Lalu, pernahkah mendengar atau menggunakan aplikasi Zohib Messenger, Smiles Messenger, RightHere Messenger atau LiteBIG Messenger? Tak banyak yang tahu, apalagi menggunakan, produk-produk lokal tersebut. Dari sisi inovasi dan pemasaran, mereka tak mampu bersaing. Setidaknya belum ada dalam lingkungan pertemanan kami yang mencoba menawarkan layanan lokal tersebut karena kemudahan dan fitur yang ditawarkannya.
Bagai semut melawan gajah
Aplikasi-aplikasi OTT yang saat ini berkuasa rata-rata mendapatkan naungan dari perusahaan internet rakasasa atau diselimuti dengan pendanaan yang sangat besar.
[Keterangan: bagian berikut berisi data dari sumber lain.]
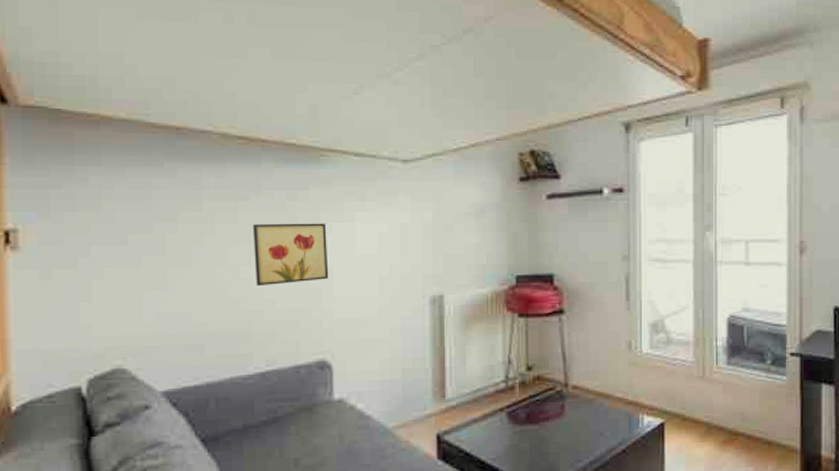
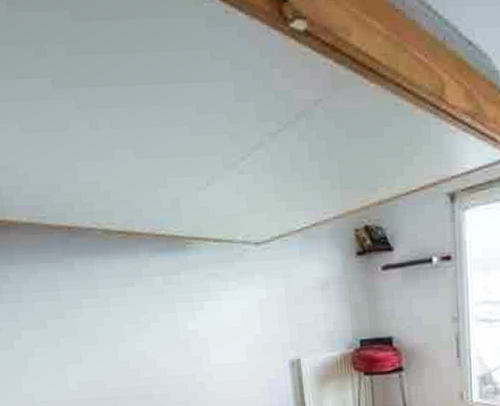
wall art: present [252,223,329,287] -> none [139,302,206,358]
Saat mereka tengah fokus terhadap ekspansi, produk lokal masih dalam tahap penjajakan inovasi. Melihat dari sisi pangsa pasar, seperti seekor semut melawan seekor gajah. Lantas apakah mungkin untuk menggeser ketergantungan masyarakat untuk beralih ke produk lokal?
Semut adalah kecil, kelebihannya bisa menjangkau celah kecil yang tidak bisa dimasuki oleh gajah. Meskipun kualitas produk mau tak mau menjadi landasan paling mendasar bagi sebuah produk untuk diminati, namun strategi dan sinergi untuk membangun pasar penting untuk digaungkan. Menjangkau celah kecil bisa dimulai dari tren yang sederhana.
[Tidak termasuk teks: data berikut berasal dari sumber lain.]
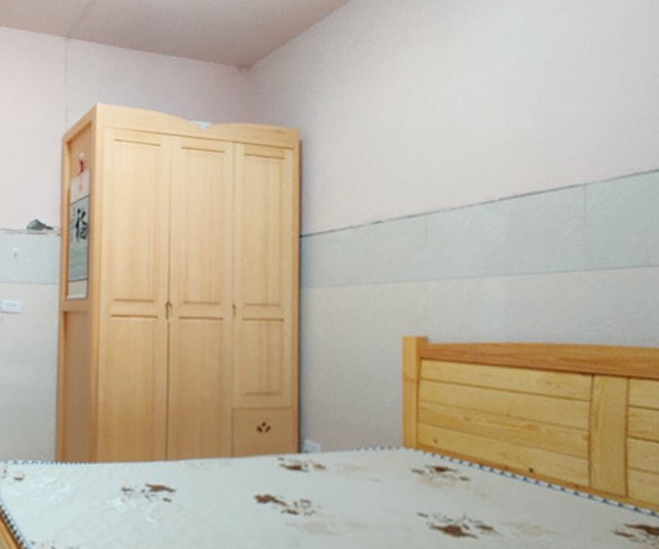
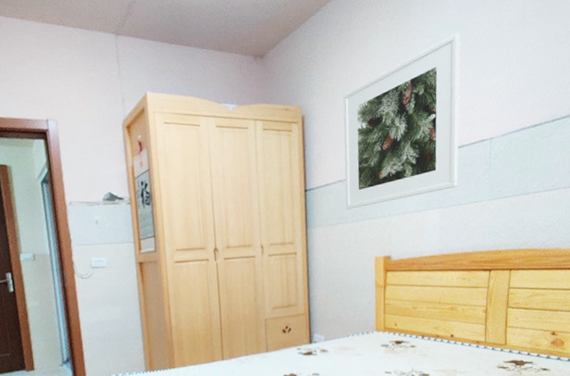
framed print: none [358,46,535,266] -> present [343,33,461,210]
Menggarap isu privasi akan produk luar dengan data yang dikuasai pihak luar dapat menjadi momentum pemasaran, menyajikan konten dan pendekatan yang erat kaitannya dengan pengguna lokal juga dapat menjadi poin plus. Namun faktanya angle yang pas masih susah ditebak, dan tetap saja, menggoyah seekor gajah yang berdiri bagi semut adalah hal yang sangat melelahkan.
Sinergi dan perlindungan pemerintah
Semangat Rudiantara menjadi angin segar bagi pengembang produk di dalam negeri. Kominfo sebagai satu pihak yang memayungi industri startup dalam negeri sejatinya bisa melakukan banyak hal, terutama dengan mempelajari hal apa yang bisa dilakukan oleh pengembang lokal untuk mengembangkan bisnisnya.
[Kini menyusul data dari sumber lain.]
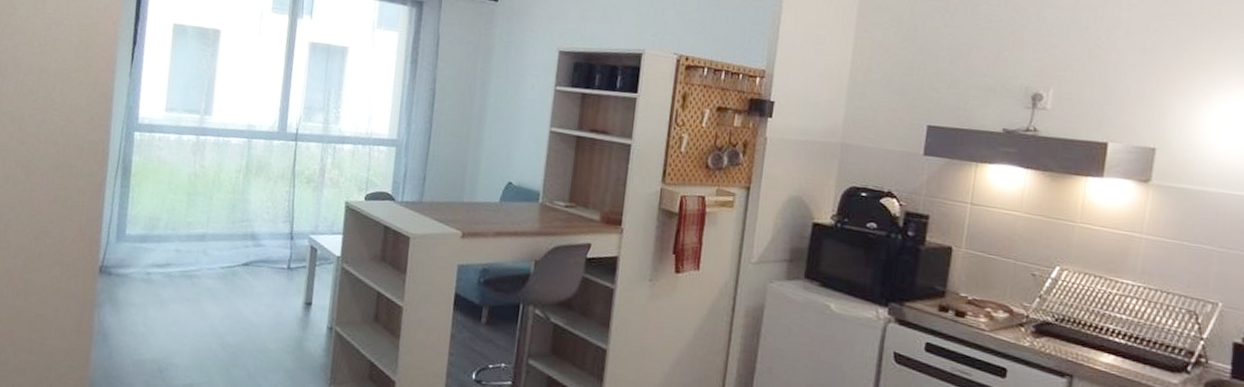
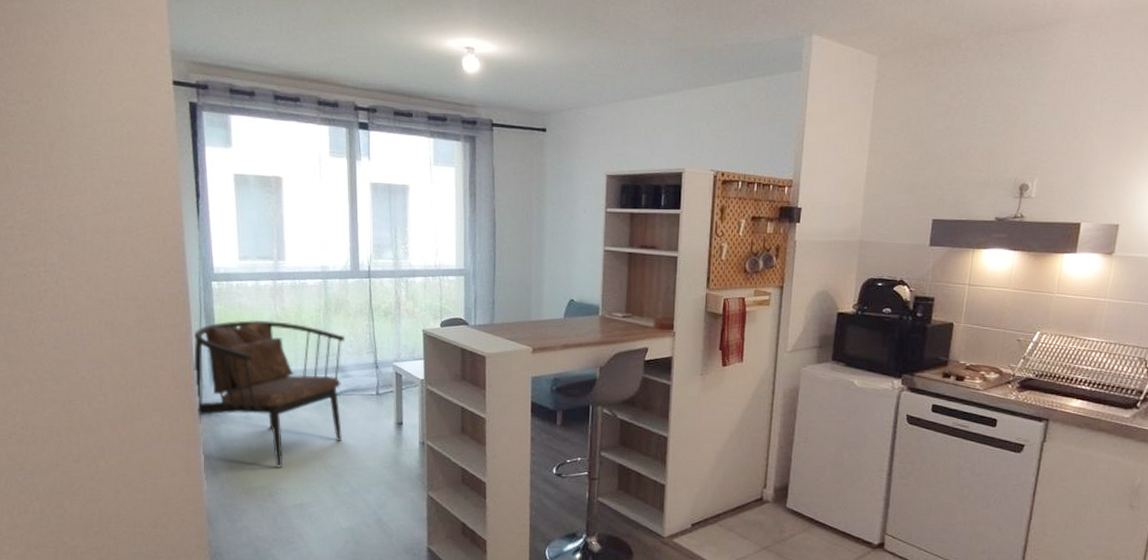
armchair: none [98,174,263,341] -> present [194,319,346,468]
Sebagai bagian dari kekuasaan, Kominfo memiliki kontrol dan jaringan yang kuat dalam kaitannya dengan industri teknologi. Menghubungkan produk lokal dengan rekanan korporasi yang mumpuni bisa menjadi salah satu sinergi yang dapat dilakukan oleh pemerintah. Menggandeng industri telekomunikasi bisa menjadi salah satu upaya memprioritaskan inovasi produk OTT lokal.
Memberikan perlindungan kepada produk lokal bukan berarti antipati dengan produk luar. Kita harus menciptakan budaya menggunakan produk lokal sebagai bagian “agenda revolusi”. Di sisi lain harus ada peningkatan kualitas dari pengembang lokal untuk memastikan produk yang dibuatnya bisa bersaing dengan layanan asing dan menjadi pilihan konsumen lokal.
Di Tiongkok misalnya, meski mungkin kebanyakan produk lahir dari batasan yang dilakukan oleh pemerintah terhadap layanan asing, WeChat bisa menjadi layanan yang mengglobal karena kualitas produk dan pola pikir pengembangnya yang ingin menciptakan produk berkelas dunia. Semua faktor tersebut harus dipenuhi agar kita dapat memenuhi premis awal, yaitu mendominasi konsumsi aplikasi dengan produk lokal.